(Stored data entries)
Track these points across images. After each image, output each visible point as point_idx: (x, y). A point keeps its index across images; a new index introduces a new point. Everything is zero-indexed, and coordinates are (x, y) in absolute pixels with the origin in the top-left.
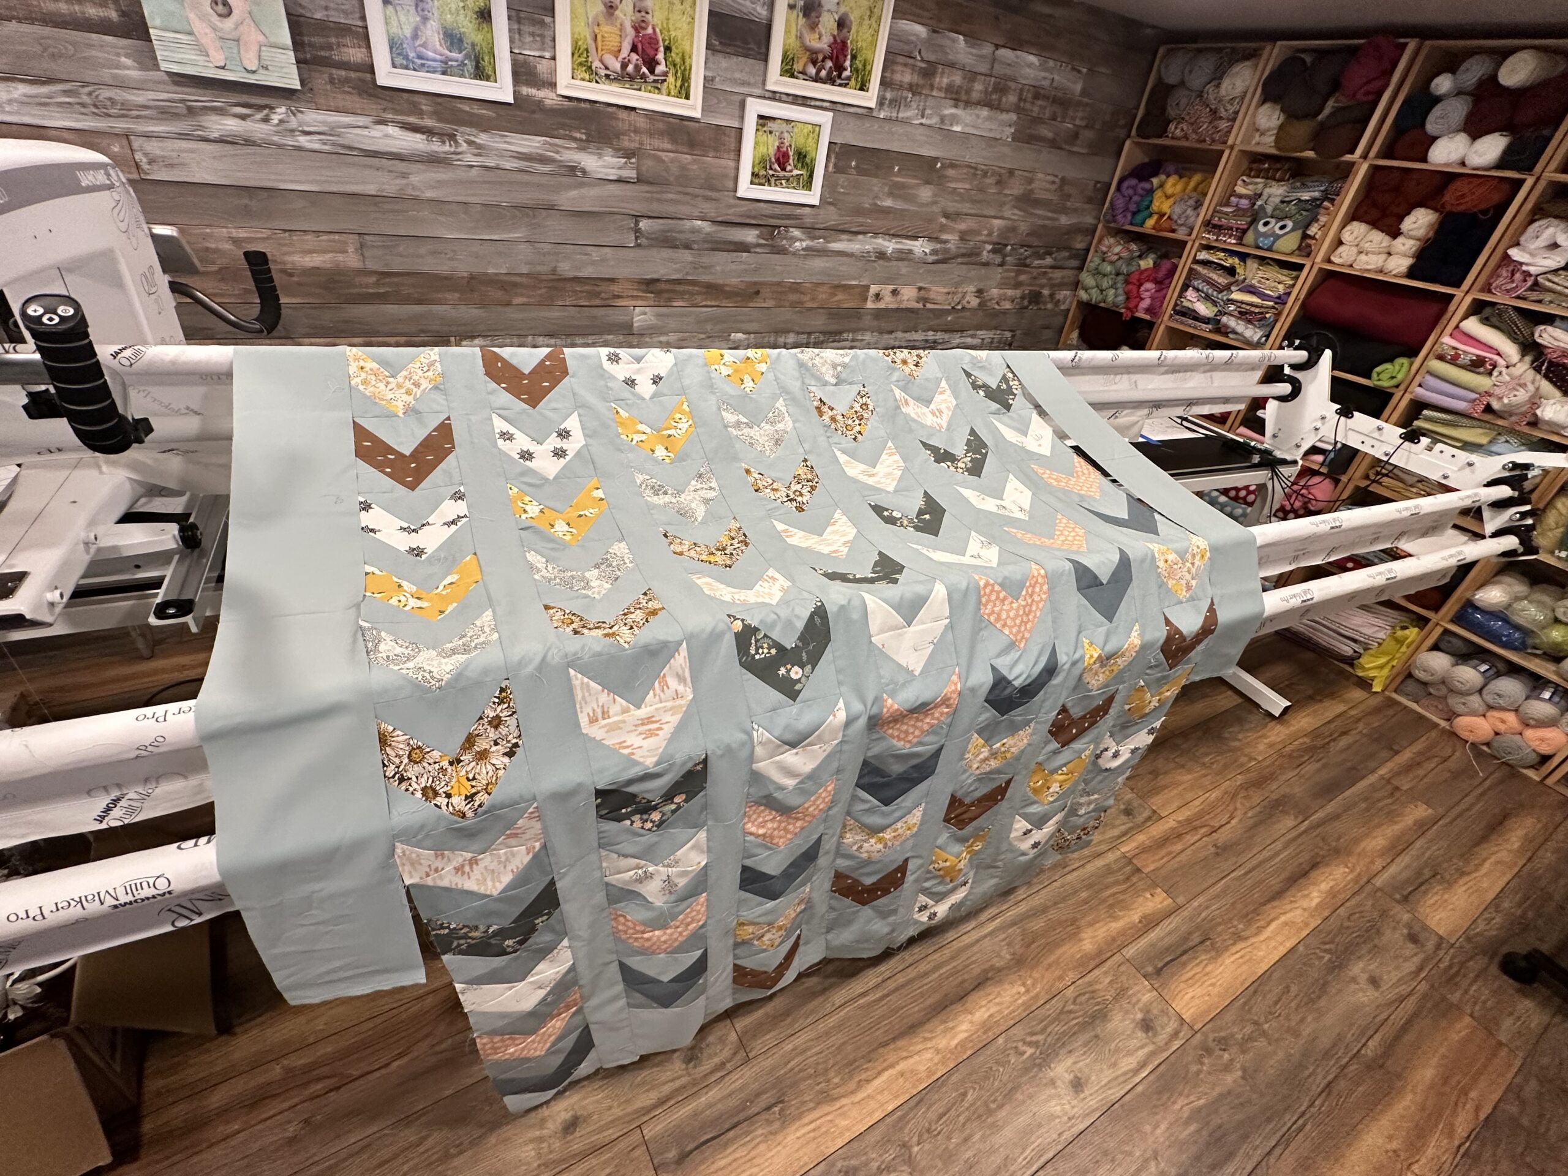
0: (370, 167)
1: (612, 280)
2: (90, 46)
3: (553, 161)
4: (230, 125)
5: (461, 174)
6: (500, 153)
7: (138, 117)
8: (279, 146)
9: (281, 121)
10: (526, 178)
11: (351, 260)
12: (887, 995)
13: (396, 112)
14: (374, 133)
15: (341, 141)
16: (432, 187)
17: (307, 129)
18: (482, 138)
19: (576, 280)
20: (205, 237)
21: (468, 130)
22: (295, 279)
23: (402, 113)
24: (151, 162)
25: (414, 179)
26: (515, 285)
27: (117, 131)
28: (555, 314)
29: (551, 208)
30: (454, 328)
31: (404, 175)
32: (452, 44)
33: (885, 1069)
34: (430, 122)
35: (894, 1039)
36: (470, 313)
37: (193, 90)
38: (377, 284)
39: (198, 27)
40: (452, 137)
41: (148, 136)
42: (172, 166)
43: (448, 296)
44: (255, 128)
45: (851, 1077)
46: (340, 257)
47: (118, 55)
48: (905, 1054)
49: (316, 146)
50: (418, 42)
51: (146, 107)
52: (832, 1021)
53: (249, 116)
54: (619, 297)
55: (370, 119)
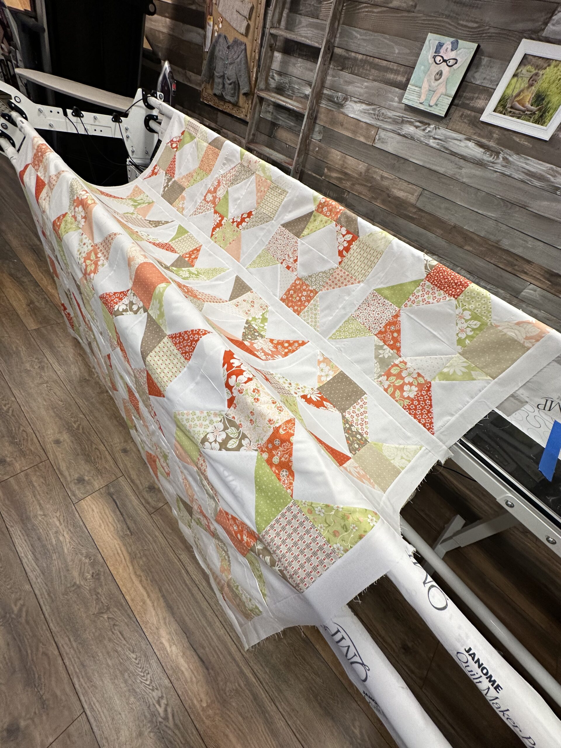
0: (449, 160)
1: (529, 262)
3: (548, 181)
4: (410, 129)
5: (488, 174)
6: (518, 169)
7: (386, 121)
8: (421, 142)
9: (429, 131)
10: (522, 185)
11: (412, 199)
12: (189, 589)
13: (480, 135)
14: (462, 144)
15: (446, 145)
16: (470, 177)
17: (436, 137)
18: (514, 158)
19: (507, 252)
20: (375, 172)
21: (508, 151)
22: (390, 199)
23: (483, 137)
24: (379, 139)
25: (464, 171)
26: (472, 239)
28: (480, 263)
29: (524, 207)
30: (429, 246)
31: (461, 168)
32: (535, 102)
33: (148, 593)
34: (492, 144)
35: (163, 596)
36: (441, 243)
37: (408, 113)
38: (415, 213)
39: (425, 86)
40: (497, 154)
41: (384, 129)
42: (383, 142)
43: (438, 231)
44: (418, 133)
45: (143, 571)
46: (410, 196)
48: (156, 604)
49: (434, 145)
50: (518, 99)
51: (390, 118)
52: (171, 555)
53: (419, 127)
54: (526, 273)
55: (465, 137)
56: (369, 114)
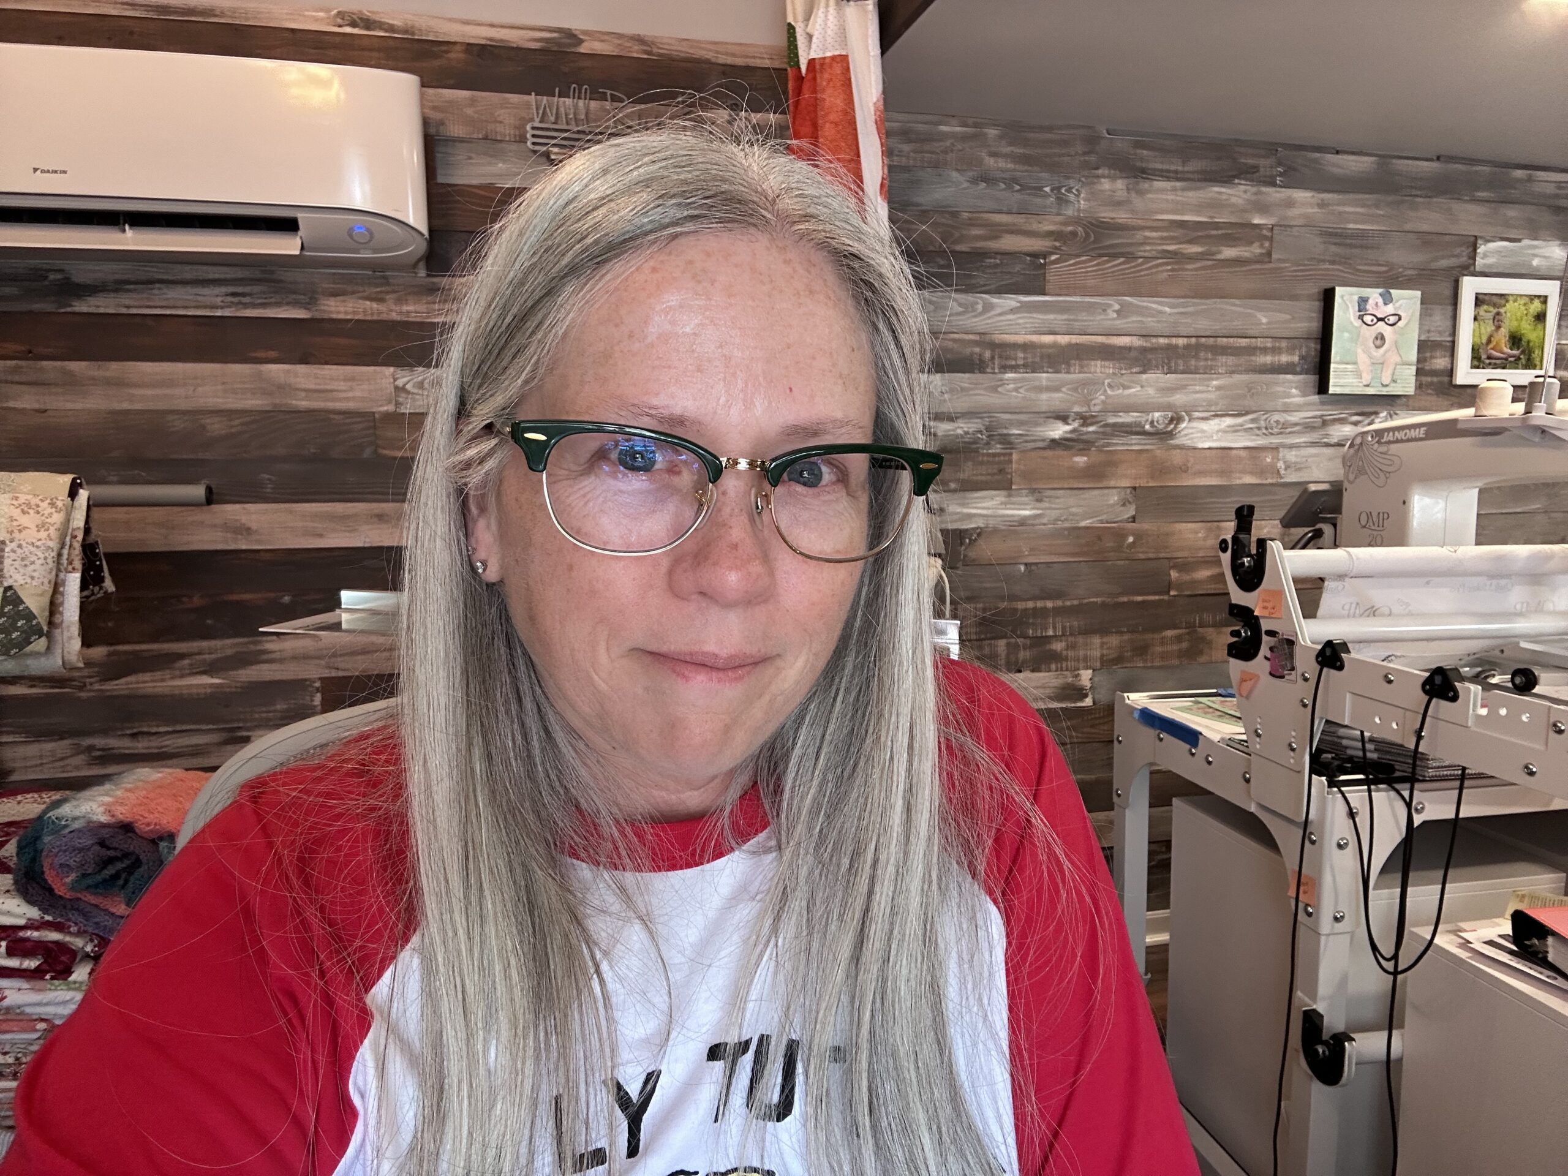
2: (1276, 384)
7: (1290, 433)
24: (1287, 467)
27: (1273, 446)
39: (1362, 358)
41: (1291, 447)
42: (1299, 469)
47: (1292, 388)
50: (1491, 346)
51: (1296, 424)
53: (1360, 422)
56: (1246, 430)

- **Exercise description**
Quote every record above exactly, leaving out any pictures.

- **Answer for this exercise**
Track these points across images. After each image, output each visible point as point_idx: (x, y). A point keeps its index across images; a new index introduces a new point. Everything is zero-indexed, and coordinates are (x, y) in absolute pixels with the origin in the top-left.
0: (370, 167)
1: (612, 280)
2: (90, 46)
3: (553, 161)
4: (230, 125)
5: (461, 174)
6: (500, 153)
7: (138, 117)
8: (279, 146)
9: (281, 121)
10: (526, 178)
11: (351, 260)
12: (887, 995)
13: (396, 112)
14: (374, 133)
15: (341, 141)
16: (432, 187)
17: (307, 129)
18: (482, 138)
19: (576, 280)
20: (205, 237)
21: (468, 130)
22: (295, 279)
23: (402, 113)
24: (151, 162)
25: (414, 179)
26: (515, 285)
27: (117, 131)
28: (555, 314)
29: (551, 208)
30: (454, 328)
31: (404, 175)
32: (452, 44)
33: (885, 1069)
34: (430, 122)
35: (894, 1039)
36: (470, 313)
37: (193, 90)
38: (377, 284)
39: (198, 27)
40: (452, 137)
41: (148, 136)
42: (172, 166)
43: (448, 296)
44: (255, 128)
45: (851, 1077)
46: (340, 257)
47: (118, 55)
48: (905, 1054)
49: (316, 146)
50: (418, 42)
51: (146, 107)
52: (832, 1021)
53: (249, 116)
54: (619, 297)
55: (370, 119)
0: (449, 160)
1: (529, 262)
3: (548, 181)
4: (410, 129)
5: (488, 174)
6: (518, 169)
7: (386, 121)
8: (421, 142)
9: (429, 131)
10: (522, 185)
11: (412, 199)
12: (189, 589)
13: (480, 135)
14: (462, 144)
15: (446, 145)
16: (470, 177)
17: (436, 137)
18: (514, 158)
19: (507, 252)
20: (375, 172)
21: (508, 151)
22: (390, 199)
23: (483, 137)
24: (379, 139)
25: (464, 171)
26: (472, 239)
28: (480, 263)
29: (524, 207)
30: (429, 246)
31: (461, 168)
32: (535, 102)
33: (148, 593)
34: (492, 144)
35: (163, 596)
36: (441, 243)
37: (408, 113)
38: (415, 213)
39: (425, 86)
40: (497, 154)
41: (384, 129)
42: (383, 142)
43: (438, 231)
44: (418, 133)
45: (143, 571)
46: (410, 196)
48: (156, 604)
49: (434, 145)
50: (518, 99)
51: (390, 118)
52: (171, 555)
53: (419, 127)
54: (526, 273)
55: (465, 137)
56: (369, 114)
2: (1276, 384)
7: (1290, 433)
24: (1287, 467)
27: (1273, 446)
39: (1362, 358)
41: (1291, 447)
42: (1299, 469)
47: (1292, 388)
50: (1491, 346)
51: (1296, 424)
53: (1360, 422)
56: (1246, 430)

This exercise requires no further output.